[Opening Source data section]

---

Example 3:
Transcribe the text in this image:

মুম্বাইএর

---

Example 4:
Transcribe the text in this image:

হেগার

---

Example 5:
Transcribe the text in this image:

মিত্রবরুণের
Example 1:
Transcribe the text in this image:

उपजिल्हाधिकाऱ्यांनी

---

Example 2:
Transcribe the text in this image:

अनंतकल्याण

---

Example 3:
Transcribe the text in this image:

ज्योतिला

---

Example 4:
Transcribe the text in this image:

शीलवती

[Closing Source data section]

**Problem details:** The complete material above is to be retyped word for word.

**Result of this exercise:**
---

Example 3:
Transcribe the text in this image:

মুম্বাইএর

---

Example 4:
Transcribe the text in this image:

হেগার

---

Example 5:
Transcribe the text in this image:

মিত্রবরুণের
Example 1:
Transcribe the text in this image:

उपजिल्हाधिकाऱ्यांनी

---

Example 2:
Transcribe the text in this image:

अनंतकल्याण

---

Example 3:
Transcribe the text in this image:

ज्योतिला

---

Example 4:
Transcribe the text in this image:

शीलवती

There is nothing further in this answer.